Ей всё меньше нравилась затея дочери и отца. А они неспроста согласились податься сюда в эту глушь — им самое место здесь после того, как они засветились у сторожки лесника со своими "рожами" перед силовиками. Где как не тут можно было затеряться — в этом диком и нехоженом крае.
— Хана — край...
— Да, так наш колхоз и назывался... — подтвердил колхозник.
— Слушай, друг, — перешёл отставник при разговоре с ним на новое определение, изменив отношение пусть пока и голословно, но подвижки уже наметились и были очевидны, — ты не будешь против, если мы по прибытии к тебе в гости заявим: дескать, твои дальние родственники? И ты подобрал нас по дороге, когда мы ехали проведать тебя?
— Да мне всё равно, — нравились колхознику его спутники, и чем дальше, тем больше. Он видел в них свою будущую семейную жизнь, а был не прочь скопировать под копирку отношения. — Как будет вам угодно...
— Тогда давай заранее условимся: я — твой дядя, поскольку постоянно обращаешься ко мне подобным образом, а сразу начал — знать судьба...
— Ясно, а кто тогда те, кто в кузове у нас... дядя?

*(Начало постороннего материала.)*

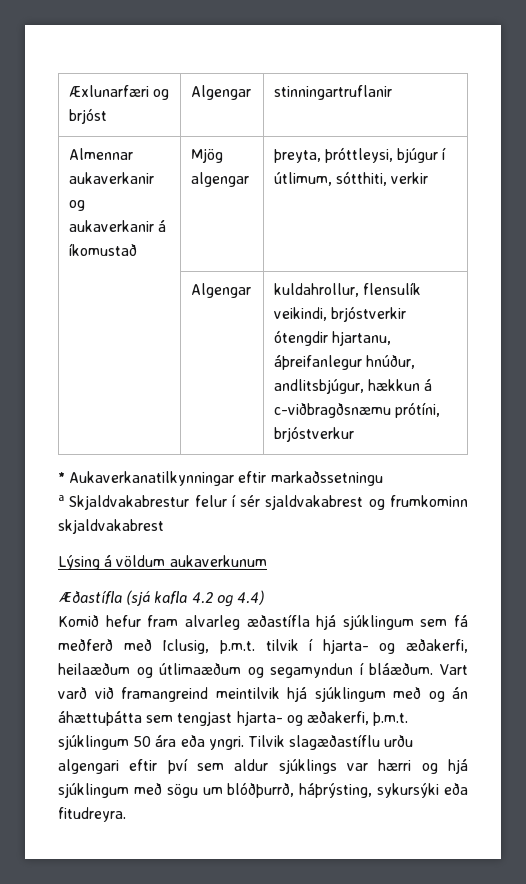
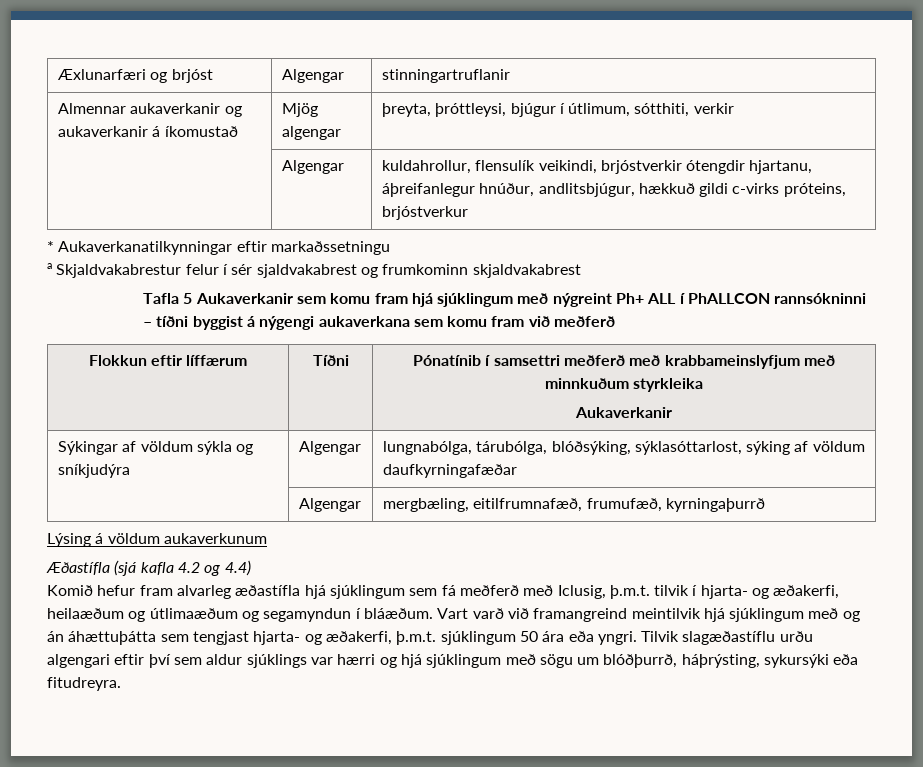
[367,379,433,391] [273,402,440,418] hækkun á c-viðbragðsnæmu prótíni, -> [638,183,846,197] hækkuð gildi c-virks próteins,
(164, 526) none -> [142,293,867,307] [142,316,616,330] [88,355,248,366] [312,355,349,366] [413,355,835,369] [544,378,704,392] [575,407,672,418] [57,441,254,455] [57,464,130,478] [298,441,361,455] [382,441,865,455] [382,464,517,478] [298,498,361,512] [382,498,765,512] // Tafla 5 Aukaverkanir sem komu fram hjá sjúklingum með nýgreint Ph+ ALL í PhALLCON rannsókninni – tíðni byggist á nýgengi aukaverkana sem komu fram við meðferð // Flokkun eftir líffærum | Tíðni | Pónatínib í samsettri meðferð með krabbameinslyfjum með minnkuðum styrkleika // Aukaverkanir // Sýkingar af völdum sýkla og sníkjudýra | Algengar | lungnabólga, tárubólga, blóðsýking, sýklasóttarlost, sýking af völdum daufkyrningafæðar // | Algengar | mergbæling, eitilfrumnafæð, frumufæð, kyrningaþurrð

— Вон та крикливая особа — моя жена... вроде была...
— И чё ты сказал, а я слышу?
— Шутку юмора! Помолчи, Алевтина! Иная её соседка — Анфиса — моя сватья, а сват — морской волк, — старался отставник не упоминать своего имени и иного также военного в прошлом человека, намекая: оба до сих пор находятся при исполнении своих служебных обязанностей в качестве законспирированных агентов спецслужб. — Всё понял? Если да — кивни.
— Ага... — округлились глаза у колхозника.
И отставник без тени смущения и сомнений продолжил далее разводить колхозника за глаза.
— А вот наши дети... — призадумался немного он. — Кем же они доводятся тебе?
Ему требовалась подсказка от агрария.